Dataset excerpts
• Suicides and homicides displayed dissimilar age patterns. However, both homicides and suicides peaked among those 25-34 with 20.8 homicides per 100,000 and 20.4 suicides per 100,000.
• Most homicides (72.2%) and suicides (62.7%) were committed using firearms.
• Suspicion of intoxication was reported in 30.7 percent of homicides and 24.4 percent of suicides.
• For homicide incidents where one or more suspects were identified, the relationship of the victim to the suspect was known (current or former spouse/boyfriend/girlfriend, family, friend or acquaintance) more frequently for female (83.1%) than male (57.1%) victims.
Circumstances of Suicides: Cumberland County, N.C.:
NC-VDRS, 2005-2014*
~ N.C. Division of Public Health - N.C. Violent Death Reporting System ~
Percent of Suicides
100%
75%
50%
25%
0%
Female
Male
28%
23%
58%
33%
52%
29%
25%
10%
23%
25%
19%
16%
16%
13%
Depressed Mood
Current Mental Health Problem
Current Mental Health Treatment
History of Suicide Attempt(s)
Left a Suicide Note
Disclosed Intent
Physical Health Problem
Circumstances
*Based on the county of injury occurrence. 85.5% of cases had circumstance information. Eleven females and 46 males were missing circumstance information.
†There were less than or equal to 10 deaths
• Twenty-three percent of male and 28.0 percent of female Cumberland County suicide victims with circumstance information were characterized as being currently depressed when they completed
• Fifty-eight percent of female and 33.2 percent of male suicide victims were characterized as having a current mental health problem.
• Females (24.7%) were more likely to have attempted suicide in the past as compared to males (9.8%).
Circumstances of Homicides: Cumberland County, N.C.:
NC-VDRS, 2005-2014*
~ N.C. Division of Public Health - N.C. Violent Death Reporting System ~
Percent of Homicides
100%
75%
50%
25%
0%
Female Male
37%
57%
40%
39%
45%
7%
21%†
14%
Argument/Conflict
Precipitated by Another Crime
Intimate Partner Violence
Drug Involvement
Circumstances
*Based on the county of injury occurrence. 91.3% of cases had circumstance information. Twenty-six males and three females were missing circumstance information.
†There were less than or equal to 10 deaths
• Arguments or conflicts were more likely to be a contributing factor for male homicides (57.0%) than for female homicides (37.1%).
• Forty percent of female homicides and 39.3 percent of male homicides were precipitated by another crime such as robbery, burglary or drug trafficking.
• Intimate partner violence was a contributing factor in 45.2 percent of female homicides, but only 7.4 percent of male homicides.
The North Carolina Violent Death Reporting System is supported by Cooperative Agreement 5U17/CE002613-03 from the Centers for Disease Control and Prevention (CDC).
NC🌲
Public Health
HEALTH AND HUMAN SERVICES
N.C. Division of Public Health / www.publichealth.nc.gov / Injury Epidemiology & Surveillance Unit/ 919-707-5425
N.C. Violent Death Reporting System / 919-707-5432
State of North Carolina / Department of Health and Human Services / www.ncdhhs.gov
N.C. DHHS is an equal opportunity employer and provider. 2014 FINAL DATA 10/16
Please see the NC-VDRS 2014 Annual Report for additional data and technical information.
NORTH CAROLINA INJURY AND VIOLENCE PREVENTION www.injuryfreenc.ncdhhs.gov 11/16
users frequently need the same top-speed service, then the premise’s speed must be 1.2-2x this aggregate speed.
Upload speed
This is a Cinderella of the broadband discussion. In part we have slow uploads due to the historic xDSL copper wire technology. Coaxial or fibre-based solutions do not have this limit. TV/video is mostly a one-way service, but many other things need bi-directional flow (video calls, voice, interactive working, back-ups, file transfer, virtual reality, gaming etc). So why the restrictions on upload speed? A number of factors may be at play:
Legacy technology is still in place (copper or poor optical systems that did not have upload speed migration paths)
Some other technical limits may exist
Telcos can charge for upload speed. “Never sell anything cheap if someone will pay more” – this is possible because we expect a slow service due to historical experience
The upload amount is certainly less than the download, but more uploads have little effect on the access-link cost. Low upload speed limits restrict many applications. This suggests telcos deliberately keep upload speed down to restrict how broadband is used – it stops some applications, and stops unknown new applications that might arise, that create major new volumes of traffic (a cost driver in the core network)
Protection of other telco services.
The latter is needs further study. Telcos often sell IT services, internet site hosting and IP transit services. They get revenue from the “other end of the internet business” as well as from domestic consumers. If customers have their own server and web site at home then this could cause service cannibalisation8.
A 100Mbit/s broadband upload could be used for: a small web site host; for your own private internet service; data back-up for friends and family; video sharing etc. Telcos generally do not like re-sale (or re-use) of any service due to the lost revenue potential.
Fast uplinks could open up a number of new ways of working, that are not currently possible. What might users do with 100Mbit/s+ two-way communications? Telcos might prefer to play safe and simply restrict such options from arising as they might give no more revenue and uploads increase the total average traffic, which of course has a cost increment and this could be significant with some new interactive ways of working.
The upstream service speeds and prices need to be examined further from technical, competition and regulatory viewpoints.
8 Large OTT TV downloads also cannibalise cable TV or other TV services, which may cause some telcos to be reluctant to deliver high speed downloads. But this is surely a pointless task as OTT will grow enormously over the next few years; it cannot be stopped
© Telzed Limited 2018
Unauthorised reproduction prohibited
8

**TO DO:** Each record is to be retyped exactly as it appears.

**RESPONSE AREA:**
• Suicides and homicides displayed dissimilar age patterns. However, both homicides and suicides peaked among those 25-34 with 20.8 homicides per 100,000 and 20.4 suicides per 100,000.
• Most homicides (72.2%) and suicides (62.7%) were committed using firearms.
• Suspicion of intoxication was reported in 30.7 percent of homicides and 24.4 percent of suicides.
• For homicide incidents where one or more suspects were identified, the relationship of the victim to the suspect was known (current or former spouse/boyfriend/girlfriend, family, friend or acquaintance) more frequently for female (83.1%) than male (57.1%) victims.
Circumstances of Suicides: Cumberland County, N.C.:
NC-VDRS, 2005-2014*
~ N.C. Division of Public Health - N.C. Violent Death Reporting System ~
Percent of Suicides
100%
75%
50%
25%
0%
Female
Male
28%
23%
58%
33%
52%
29%
25%
10%
23%
25%
19%
16%
16%
13%
Depressed Mood
Current Mental Health Problem
Current Mental Health Treatment
History of Suicide Attempt(s)
Left a Suicide Note
Disclosed Intent
Physical Health Problem
Circumstances
*Based on the county of injury occurrence. 85.5% of cases had circumstance information. Eleven females and 46 males were missing circumstance information.
†There were less than or equal to 10 deaths
• Twenty-three percent of male and 28.0 percent of female Cumberland County suicide victims with circumstance information were characterized as being currently depressed when they completed
• Fifty-eight percent of female and 33.2 percent of male suicide victims were characterized as having a current mental health problem.
• Females (24.7%) were more likely to have attempted suicide in the past as compared to males (9.8%).
Circumstances of Homicides: Cumberland County, N.C.:
NC-VDRS, 2005-2014*
~ N.C. Division of Public Health - N.C. Violent Death Reporting System ~
Percent of Homicides
100%
75%
50%
25%
0%
Female Male
37%
57%
40%
39%
45%
7%
21%†
14%
Argument/Conflict
Precipitated by Another Crime
Intimate Partner Violence
Drug Involvement
Circumstances
*Based on the county of injury occurrence. 91.3% of cases had circumstance information. Twenty-six males and three females were missing circumstance information.
†There were less than or equal to 10 deaths
• Arguments or conflicts were more likely to be a contributing factor for male homicides (57.0%) than for female homicides (37.1%).
• Forty percent of female homicides and 39.3 percent of male homicides were precipitated by another crime such as robbery, burglary or drug trafficking.
• Intimate partner violence was a contributing factor in 45.2 percent of female homicides, but only 7.4 percent of male homicides.
The North Carolina Violent Death Reporting System is supported by Cooperative Agreement 5U17/CE002613-03 from the Centers for Disease Control and Prevention (CDC).
NC🌲
Public Health
HEALTH AND HUMAN SERVICES
N.C. Division of Public Health / www.publichealth.nc.gov / Injury Epidemiology & Surveillance Unit/ 919-707-5425
N.C. Violent Death Reporting System / 919-707-5432
State of North Carolina / Department of Health and Human Services / www.ncdhhs.gov
N.C. DHHS is an equal opportunity employer and provider. 2014 FINAL DATA 10/16
Please see the NC-VDRS 2014 Annual Report for additional data and technical information.
NORTH CAROLINA INJURY AND VIOLENCE PREVENTION www.injuryfreenc.ncdhhs.gov 11/16
users frequently need the same top-speed service, then the premise’s speed must be 1.2-2x this aggregate speed.
Upload speed
This is a Cinderella of the broadband discussion. In part we have slow uploads due to the historic xDSL copper wire technology. Coaxial or fibre-based solutions do not have this limit. TV/video is mostly a one-way service, but many other things need bi-directional flow (video calls, voice, interactive working, back-ups, file transfer, virtual reality, gaming etc). So why the restrictions on upload speed? A number of factors may be at play:
Legacy technology is still in place (copper or poor optical systems that did not have upload speed migration paths)
Some other technical limits may exist
Telcos can charge for upload speed. “Never sell anything cheap if someone will pay more” – this is possible because we expect a slow service due to historical experience
The upload amount is certainly less than the download, but more uploads have little effect on the access-link cost. Low upload speed limits restrict many applications. This suggests telcos deliberately keep upload speed down to restrict how broadband is used – it stops some applications, and stops unknown new applications that might arise, that create major new volumes of traffic (a cost driver in the core network)
Protection of other telco services.
The latter is needs further study. Telcos often sell IT services, internet site hosting and IP transit services. They get revenue from the “other end of the internet business” as well as from domestic consumers. If customers have their own server and web site at home then this could cause service cannibalisation8.
A 100Mbit/s broadband upload could be used for: a small web site host; for your own private internet service; data back-up for friends and family; video sharing etc. Telcos generally do not like re-sale (or re-use) of any service due to the lost revenue potential.
Fast uplinks could open up a number of new ways of working, that are not currently possible. What might users do with 100Mbit/s+ two-way communications? Telcos might prefer to play safe and simply restrict such options from arising as they might give no more revenue and uploads increase the total average traffic, which of course has a cost increment and this could be significant with some new interactive ways of working.
The upstream service speeds and prices need to be examined further from technical, competition and regulatory viewpoints.
8 Large OTT TV downloads also cannibalise cable TV or other TV services, which may cause some telcos to be reluctant to deliver high speed downloads. But this is surely a pointless task as OTT will grow enormously over the next few years; it cannot be stopped
© Telzed Limited 2018
Unauthorised reproduction prohibited
8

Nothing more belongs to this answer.